The colonial era. Is it History? Past? Or just yesterday‘s news that isn’t relevant anymore today? Or is it terrible. But didn’t it enable Africa to emerge from its archaic living conditions? – Such perspectives are unfortunately very common and confirm Churchill’s phrase that “History is written by the victors.”
The German colonial era is important in many ways – for example, when analysing the web of global economic interests and relations, when speaking about migration and flight or in relation to racism and identity in Germany. We could even add anthropogenic climate change and climate justice to this list.
There are many reasons why people know so little about the colonial history of Germany and its connections to present day issues. The first reason being that Germany became a nation state relatively late when compared to Great Britain, France, the Netherlands, Spain or Portugal, who all played an active part in colonizing the world for centuries. Not until the foundation of the German Reich in 1871 did Germany engaged in the world politics of that era. This backdrop is necessary in order to understand the phrase coined in Germany’s colonial era in 1898 by later chancellor Bernhard von Bülow that called for Germany’s “place in the sun.” The “belated nation” demanded its place among the established colonial powers of the time, which had been active since Columbus and his peers. Having only gained colonial territories after a great delay, Germany’s colonial epoch ended quickly after it lost World War I in 1918/1919. This short period of actual historical colonialism in Germany is typically mentioned in the context of colonialism not being a decisive part in the broader sense of German history. This brings us to the second reason of why people know so little about German colonialism. This is attributed to the valid attention which National Socialism in Germany and the politics of memory demands. It leaves little space to properly asses other chapters of German history, which nevertheless are relevant to its present.
If we want to consider active German colonialism and its impacts, we must start earlier than this period, and begin with the Atlantic slave trade. It not only financed the industrialization of the Western world, but also created racism as a shallow justification for an inhumane economical system. Germany also benefited from the slave trade, which was the biggest forced migration in history and cost the African continent approximately 60 Million people in about 400 years.

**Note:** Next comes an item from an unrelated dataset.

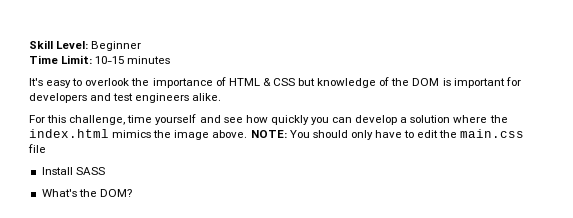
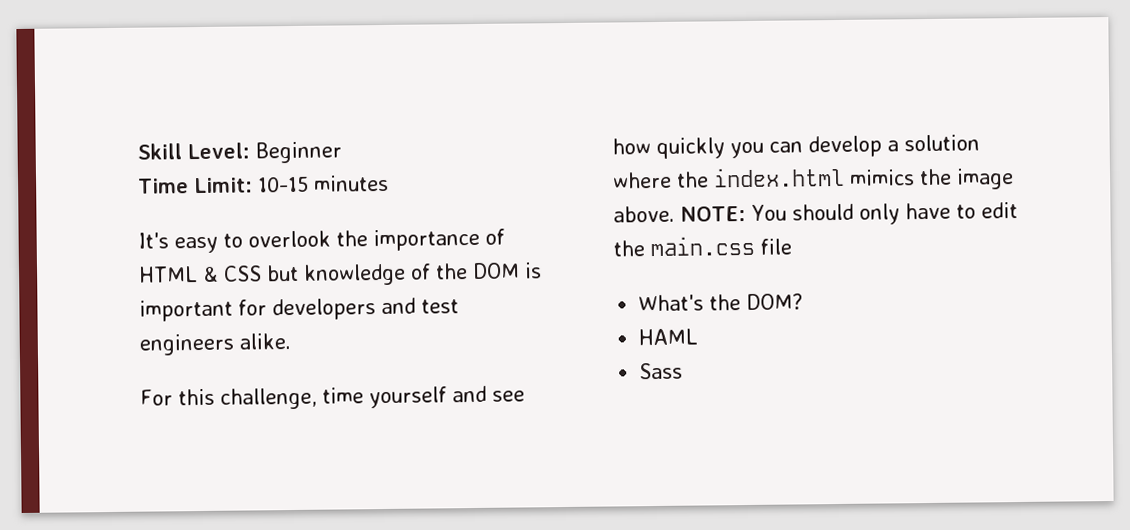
[41,167,105,175] // Install SASS -> (792, 246) none
(132, 193) none -> [638,328,699,346] [639,362,684,380] // HAML // Sass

Without this part of history, the frenzied partition of Africa, which culminated at the Berlin Conference of 1884/85, would not have been ideologically possible. From that point on, Germany was officially a part of colonist society, and ensured access to resources and new markets for its own uprising industries with the help of bogus contracts and military force.
In every German colony, such as: Togo, Cameroon, German South West Africa, German East Africa, German New Guinea, German Samoa and in Jiaozhou Bay, resistance arose against the European colonist. In German South West Africa, today known as Namibia, the colonial settlement’s policies awarded 75% of the land to German settlers and ultimately led to the first genocide of the 20th century. Estimates of up to 100.000 people were killed. About 80% of the victims were Herero and 20% Namaque. Half of the local population died. Some of the deceased died in the first German concentration camps like the camp in the Omaheke desert in which the majority perished.
In German East Africa – today encompassing Tanzania, Rwanda, Burundi and parts of Northern Mozambique – around 300.000 people were killed in the Maji Maji Rebellion. In comparison: only 15 Germans died. The depopulation of vast areas made it possible for wild life to return and repopulate those territories. Everyone who goes on safari in Tanzania today should be aware of the fact that they may not actually be surrounded by “pristine, virgin Africa” as is advertised.
The resistance that was brutally crushed in China was approved by Kaiser Wilhelm II personally in his so-called “Hun speech” in which he directly addressed the soldiers who were sent out to put down the Boxer Uprising. The colonial era may be over, but the effects of its heritage persist in our present day. Examples of this heritage are visible throughout Germany in the form of street names and memorial sites that continue to honour colonial felonies without reflecting on the true nature of this era. Cologne is not immune from honouring colonial felons through plaques and other memorials, which can be visited again and again on a digital map of the city.